- **PAGE**:
The first half of the movie is goofy but not funny. It opens with a bald white guy sitting at a desk labeled, if I remember right, "Dr. Serizawa" (he's the scientist who killed Gojira) lecturing the audience about the penalties of ignoring mythical monsters. We then meet the heroine, a former pop singer returning to her home village because she has realized that she has "absolutely no talent." She is played by Misato Hirata, who, judging from a Google image search, is primarily an underwear model. She is really very cute and plays the role straight. In a scene of mock pathos, her grandmother is killed by a group of youths riding around in a convertible shouting incoherently. About forty minutes in, the heroine is kidnapped and gets into the hands of the wack villains, who range from a bitter parody of the late insane ultranationalist Yukio Mishima to an insane mad scientist's granddaughter who pushes her grandfather's mummy around in a wheelchair in a way that I personally found revolting. The kappa, which earlier was dancing about as badly as a child in a heavy padded suit can dance, arrives and starts with the sumotori and other martial arts. trying to save the day.

Then an atomic bomb goes off with some ludicrous, ludicrous, LUDICROUS special effects.

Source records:
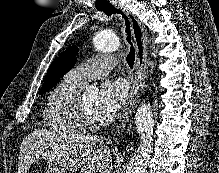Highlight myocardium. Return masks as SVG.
Instances as JSON below:
<instances>
[{
  "label": "myocardium",
  "mask_w": 219,
  "mask_h": 173,
  "mask_svg": "<svg viewBox=\"0 0 219 173\" xmlns=\"http://www.w3.org/2000/svg\"><path fill=\"white\" fill-rule=\"evenodd\" d=\"M74 112L76 117L85 125V126H94L98 123L97 117L91 116L88 114L80 103V97H76L74 101Z\"/></svg>",
  "instance_id": "obj_1"
}]
</instances>
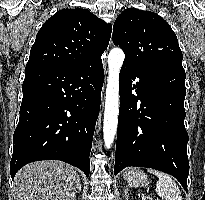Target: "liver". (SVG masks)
<instances>
[{"instance_id":"obj_1","label":"liver","mask_w":205,"mask_h":200,"mask_svg":"<svg viewBox=\"0 0 205 200\" xmlns=\"http://www.w3.org/2000/svg\"><path fill=\"white\" fill-rule=\"evenodd\" d=\"M79 175L61 161H36L22 167L14 178L15 200H72Z\"/></svg>"}]
</instances>
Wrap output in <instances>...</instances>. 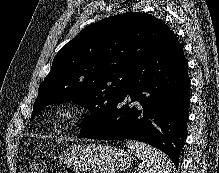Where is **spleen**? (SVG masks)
<instances>
[{
    "label": "spleen",
    "mask_w": 219,
    "mask_h": 173,
    "mask_svg": "<svg viewBox=\"0 0 219 173\" xmlns=\"http://www.w3.org/2000/svg\"><path fill=\"white\" fill-rule=\"evenodd\" d=\"M128 147L134 151L141 161L135 173H171L173 165L161 151L136 140H128Z\"/></svg>",
    "instance_id": "1"
}]
</instances>
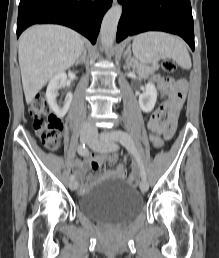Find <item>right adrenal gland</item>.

- **WRITTEN REQUEST**: Continue the movie review from where it stops.

- **RESPONSE TO THE TASK**:
Then any attempt at plot consistency is discarded as a dumb-looking suitmation monster called Hangyolas rampages through a city. Here the movie comments on the Toho tradition in various ways that, although clever, seem like a series of slaps to someone like me who likes the older movies despite their known faults. I won't list all the jokes or the mockery, but there is a lot of it, focused partly on exposing the cheesy model work and the wires, partly on making fun of the Japanese Self-Defense Force, partly on making fun of the older movies. I'm not sure exactly how funny it is in Japan to have a whole unit of soldiers holding up their rifles but unable to fire at the monster because they are all too afraid, or how funny it is to have a jet pilot wearing eye shadow, or how funny it is repeatedly to show an officer with a severe overbite who looks like a bad stereotype of a mentally retarded person. I was stunned, but I didn't laugh. I felt that this humor was nasty and vicious all the way through.

Other reviewers have complained in their Death Kappa reviews about Dai Nipponjin/Big Man Japan. I don't get all the topical Japanese-culture reference in that movie, but it is subtle and character-driven and has plot consistently up until the last fifteen minutes. I didn't find it mean-spirited like Death Kappa.